Настроение сильно упало не только в британских, но и в индийских частях. Переброшенные из Европы солдаты-мусульмане выражали глухое недовольство тем, что воюют против единоверцев, да еще и в местах, тесно связанных с историей ислама. Бойцы-индуисты дополнительно страдали из-за острого недостатка привычных для них продуктов вроде козлятины или свежих овощей. Некоторые индийские подразделения сражались во Франции с осени 1914 года и понесли там тяжелые потери. Многие побывавшие в сражениях и не единожды раненые рассчитывали, что уход с Западного фронта подарит им передышку, но вместо этого их сразу отправили в бой в незнакомой стране с тяжелым климатом. Надежность и эффективность индийских дивизий осенью 1915 года вызывала большие вопросы у британского командования во Франции, и об их переброске на другой фронт старшие офицеры вовсе не сожалели. Немаловажным фактором стало и то, что, сражаясь в Ираке, индийцы получали меньшую плату, чем во Франции.

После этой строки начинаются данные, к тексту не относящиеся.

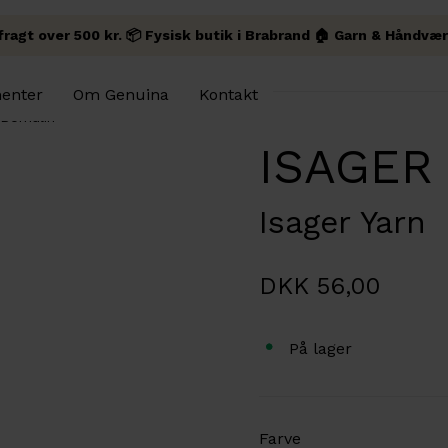
 fragt over 500 kr. 📦 Fysisk butik i Brabrand 🏠 Garn & Håndvær
enter
Om Genuina
Kontakt
Bomulin
ISAGER
Isager Yarn
DKK 56,00
På lager
Farve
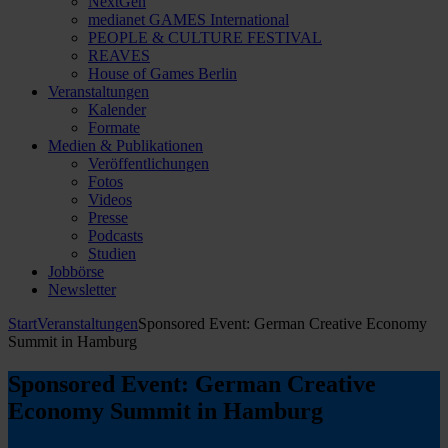
NextGen
medianet GAMES International
PEOPLE & CULTURE FESTIVAL
REAVES
House of Games Berlin
Veranstaltungen
Kalender
Formate
Medien & Publikationen
Veröffentlichungen
Fotos
Videos
Presse
Podcasts
Studien
Jobbörse
Newsletter
Start
Veranstaltungen
Sponsored Event: German Creative Economy
Summit in Hamburg
Sponsored Event: German Creative
Economy Summit in Hamburg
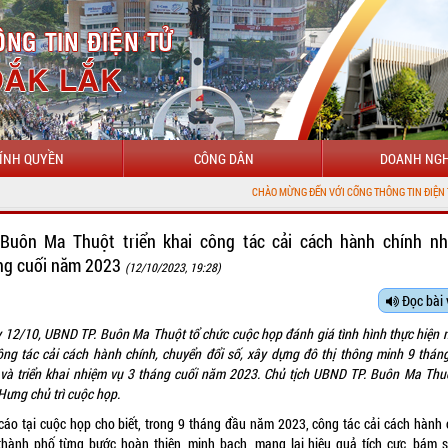
ÍNH QUYỀN
CÔNG DÂN
DOANH NGH
CHÀO MỪNG ĐẾN VỚI CỔNG THÔNG TIN ĐIỆN TỬ TỈNH ĐẮK LẮK
 Buôn Ma Thuột triển khai công tác cải cách hành chính n
ng cuối năm 2023
(12/10/2023, 19:28)
Đọc bài 
 12/10, UBND TP. Buôn Ma Thuột tổ chức cuộc họp đánh giá tình hình thực hiện 
ông tác cải cách hành chính, chuyển đổi số, xây dựng đô thị thông minh 9 thán
và triển khai nhiệm vụ 3 tháng cuối năm 2023. Chủ tịch UBND TP. Buôn Ma Thu
Hưng chủ trì cuộc họp.
cáo tại cuộc họp cho biết, trong 9 tháng đầu năm 2023, công tác cải cách hành 
thành phố từng bước hoàn thiện, minh bạch, mang lại hiệu quả tích cực, bám s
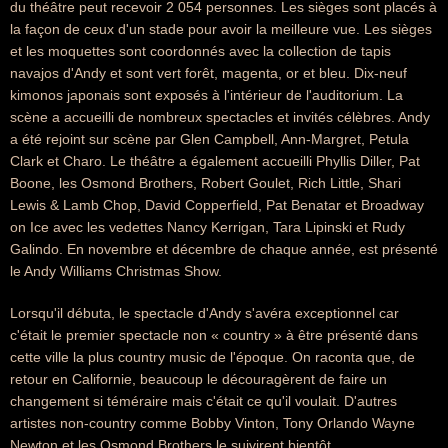
du théâtre peut recevoir 2 054 personnes. Les sièges sont placés à
la façon de ceux d'un stade pour avoir la meilleure vue. Les sièges
et les moquettes sont coordonnés avec la collection de tapis
navajos d'Andy et sont vert forêt, magenta, or et bleu. Dix-neuf
kimonos japonais sont exposés à l'intérieur de l'auditorium. La
scène a accueilli de nombreux spectacles et invités célèbres. Andy
a été rejoint sur scène par Glen Campbell, Ann-Margret, Petula
Clark et Charo. Le théâtre a également accueilli Phyllis Diller, Pat
Boone, les Osmond Brothers, Robert Goulet, Rich Little, Shari
Lewis & Lamb Chop, David Copperfield, Pat Benatar et Broadway
on Ice avec les vedettes Nancy Kerrigan, Tara Lipinski et Rudy
Galindo. En novembre et décembre de chaque année, est présenté
le Andy Williams Christmas Show.
Lorsqu'il débuta, le spectacle d'Andy s'avéra exceptionnel car
c'était le premier spectacle non « country » à être présenté dans
cette ville la plus country music de l'époque. On raconta que, de
retour en Californie, beaucoup le découragèrent de faire un
changement si téméraire mais c'était ce qu'il voulait. D'autres
artistes non-country comme Bobby Vinton, Tony Orlando Wayne
Newton et les Osmond Brothers le suivirent bientôt.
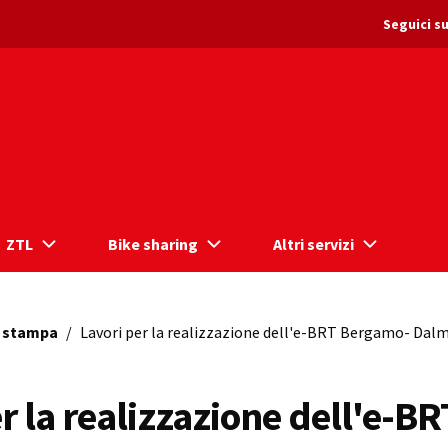
Seguici su
ZTL
Bike sharing
Altri servizi
 stampa
/
Lavori per la realizzazione dell'e-BRT Bergamo- Dalm
r la realizzazione dell'e-BR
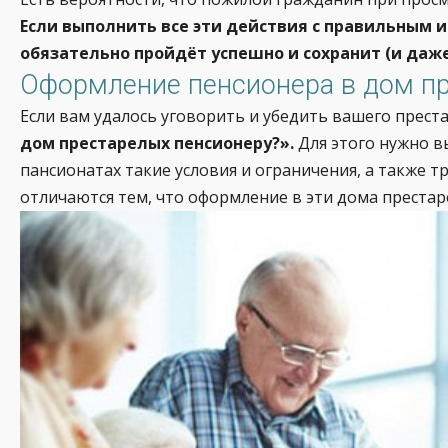
Если выполнить все эти действия с правильным 
обязательно пройдёт успешно и сохранит (и даж
Оформление пенсионера в дом п
Если вам удалось уговорить и убедить вашего прест
дом престарелых пенсионеру?».
Для этого нужно в
пансионатах такие условия и ограничения, а также 
отличаются тем, что оформление в эти дома преста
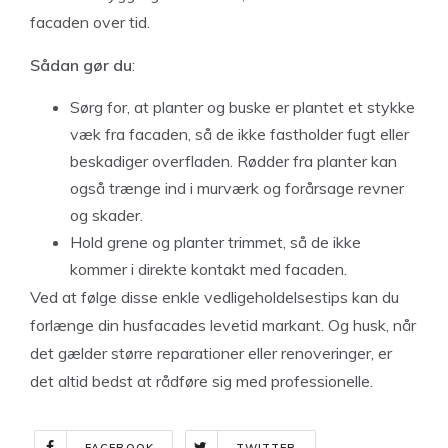
facaden over tid.
Sådan gør du
:
Sørg for, at planter og buske er plantet et stykke
væk fra facaden, så de ikke fastholder fugt eller
beskadiger overfladen. Rødder fra planter kan
også trænge ind i murværk og forårsage revner
og skader.
Hold grene og planter trimmet, så de ikke
kommer i direkte kontakt med facaden.
Ved at følge disse enkle vedligeholdelsestips kan du
forlænge din husfacades levetid markant. Og husk, når
det gælder større reparationer eller renoveringer, er
det altid bedst at rådføre sig med professionelle.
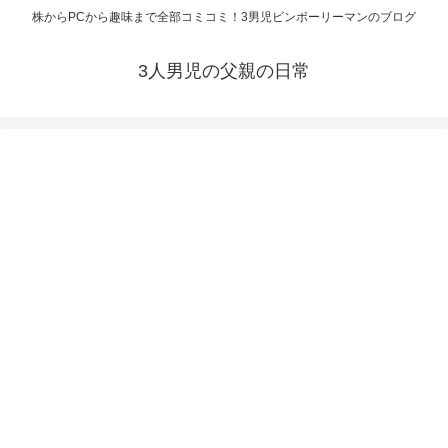
株からPCから趣味まで全部コミコミ！3男児ビンボーリーマンのブログ
3人男児の父親の日常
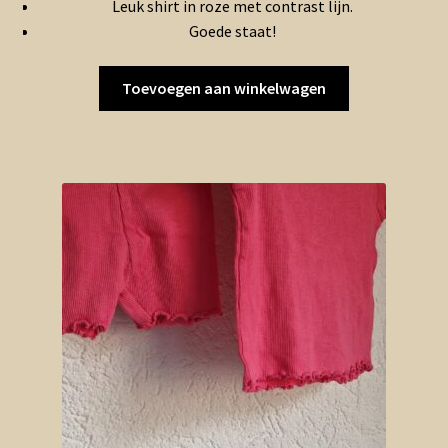
Leuk shirt in roze met contrast lijn.
Goede staat!
Toevoegen aan winkelwagen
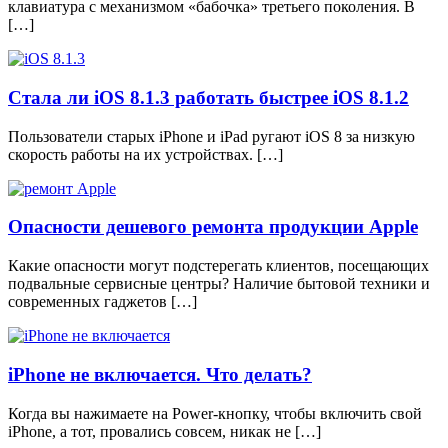
клавиатура с механизмом «бабочка» третьего поколения. В
[…]
Стала ли iOS 8.1.3 работать быстрее iOS 8.1.2
Пользователи старых iPhone и iPad ругают iOS 8 за низкую
скорость работы на их устройствах. […]
Опасности дешевого ремонта продукции Apple
Какие опасности могут подстерегать клиентов, посещающих
подвальные сервисные центры? Наличие бытовой техники и
современных гаджетов […]
iPhone не включается. Что делать?
Когда вы нажимаете на Power-кнопку, чтобы включить свой
iPhone, а тот, провались совсем, никак не […]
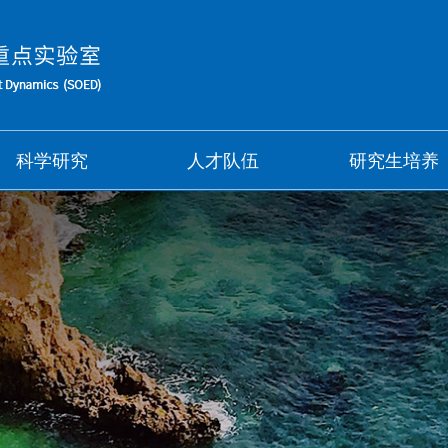
科学研究
人才队伍
研究生培养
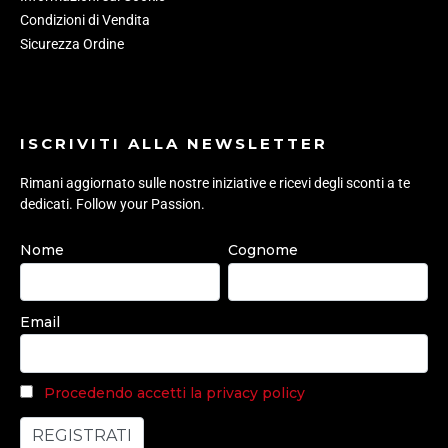
Condizioni di Vendita
Sicurezza Ordine
ISCRIVITI ALLA NEWSLETTER
Rimani aggiornato sulle nostre iniziative e ricevi degli sconti a te
dedicati. Follow your Passion.
Nome
Cognome
Email
Procedendo accetti la privacy policy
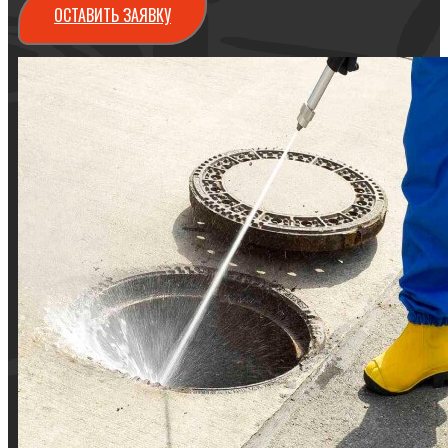
ОСТАВИТЬ ЗАЯВКУ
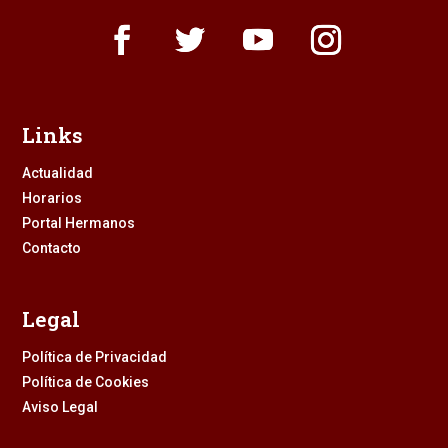
Links
Actualidad
Horarios
Portal Hermanos
Contacto
Legal
Política de Privacidad
Política de Cookies
Aviso Legal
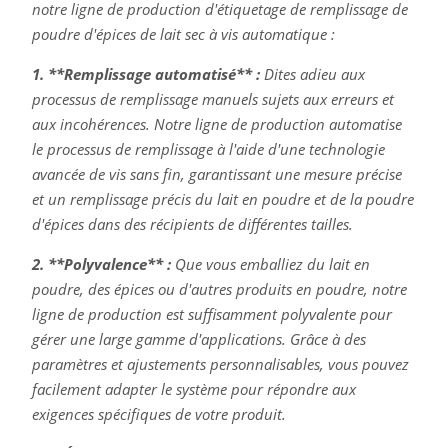
notre ligne de production d'étiquetage de remplissage de
poudre d'épices de lait sec à vis automatique :
1. **Remplissage automatisé** :
Dites adieu aux
processus de remplissage manuels sujets aux erreurs et
aux incohérences. Notre ligne de production automatise
le processus de remplissage à l'aide d'une technologie
avancée de vis sans fin, garantissant une mesure précise
et un remplissage précis du lait en poudre et de la poudre
d'épices dans des récipients de différentes tailles.
2. **Polyvalence** :
Que vous emballiez du lait en
poudre, des épices ou d'autres produits en poudre, notre
ligne de production est suffisamment polyvalente pour
gérer une large gamme d'applications. Grâce à des
paramètres et ajustements personnalisables, vous pouvez
facilement adapter le système pour répondre aux
exigences spécifiques de votre produit.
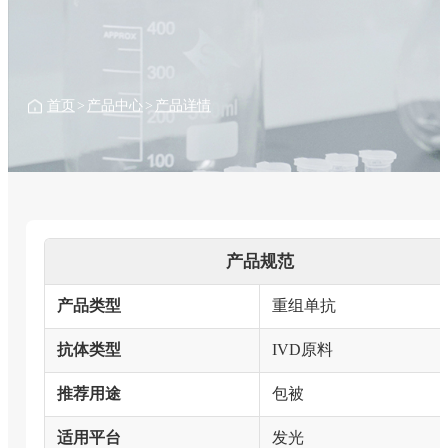
首页
>
产品中心
>
产品详情
产品规范
产品类型
重组单抗
抗体类型
IVD原料
推荐用途
包被
适用平台
发光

Письма солдат домой ярко демонстрируют, что даже у тех, кто не имел моральных или религиозных возражений против боев в Ираке, переброска не вызвала особой радости. «Война здесь куда более жесткая, чем против немцев», — писал один из мусульман, возможно, потому, что его батальону приходилось действовать против хорошо окопавшегося противника без привычной в Европе массированной поддержки артиллерии. Сикх написал другу, оставшемуся в одном из кавалерийских подразделений во Франции: «Во Франции мы не испытывали нужды ни в чем, здесь мы все время сталкиваемся с огромными трудностями. Нет ни молока, ни сахара, а для питья нет ничего, кроме речной воды»[86]. Другой солдат тоже не скрыл разочарования: «Мы совершаем марши каждый день и все время страдаем от недостатка воды. Вокруг нет ни одного дерева. Наши страдания здесь столь же велики, как тот комфорт, который мы испытывали во Франции»[87].
Не добавляло теплых чувств бойцам и творящееся на их глазах с ранеными. Индийские части с самого начала войны критиковали за вопиющий недостаток медицинского персонала, что уже не раз и не два было продемонстрировано в Ираке.